### Required action
In the records below, find the line that contains "stuck_tasks: []", then transcribe it and every later line exactly, stopping at the final line.

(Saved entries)

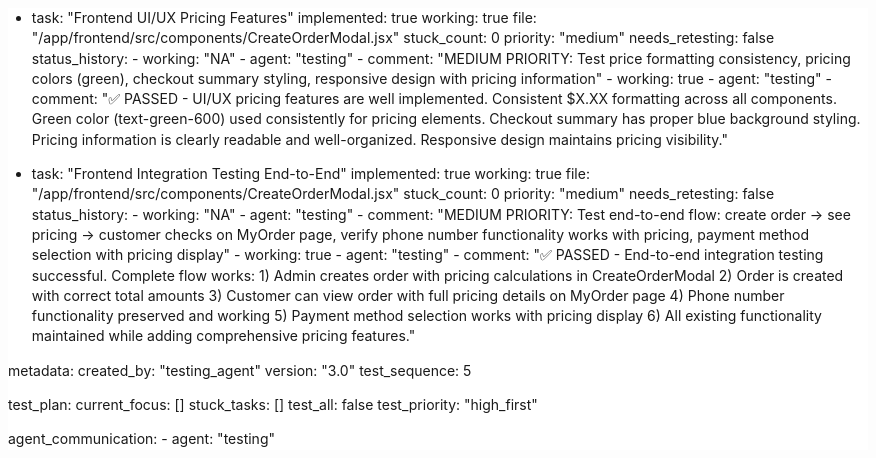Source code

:   - task: "Frontend UI/UX Pricing Features"
    implemented: true
    working: true
    file: "/app/frontend/src/components/CreateOrderModal.jsx"
    stuck_count: 0
    priority: "medium"
    needs_retesting: false
    status_history:
        - working: "NA"
        - agent: "testing"
        - comment: "MEDIUM PRIORITY: Test price formatting consistency, pricing colors (green), checkout summary styling, responsive design with pricing information"
        - working: true
        - agent: "testing"
        - comment: "✅ PASSED - UI/UX pricing features are well implemented. Consistent $X.XX formatting across all components. Green color (text-green-600) used consistently for pricing elements. Checkout summary has proper blue background styling. Pricing information is clearly readable and well-organized. Responsive design maintains pricing visibility."

  - task: "Frontend Integration Testing End-to-End"
    implemented: true
    working: true
    file: "/app/frontend/src/components/CreateOrderModal.jsx"
    stuck_count: 0
    priority: "medium"
    needs_retesting: false
    status_history:
        - working: "NA"
        - agent: "testing"
        - comment: "MEDIUM PRIORITY: Test end-to-end flow: create order → see pricing → customer checks on MyOrder page, verify phone number functionality works with pricing, payment method selection with pricing display"
        - working: true
        - agent: "testing"
        - comment: "✅ PASSED - End-to-end integration testing successful. Complete flow works: 1) Admin creates order with pricing calculations in CreateOrderModal 2) Order is created with correct total amounts 3) Customer can view order with full pricing details on MyOrder page 4) Phone number functionality preserved and working 5) Payment method selection works with pricing display 6) All existing functionality maintained while adding comprehensive pricing features."

metadata:
  created_by: "testing_agent"
  version: "3.0"
  test_sequence: 5

test_plan:
  current_focus: []
  stuck_tasks: []
  test_all: false
  test_priority: "high_first"

agent_communication:
    - agent: "testing"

### Task solution
  stuck_tasks: []
  test_all: false
  test_priority: "high_first"

agent_communication:
    - agent: "testing"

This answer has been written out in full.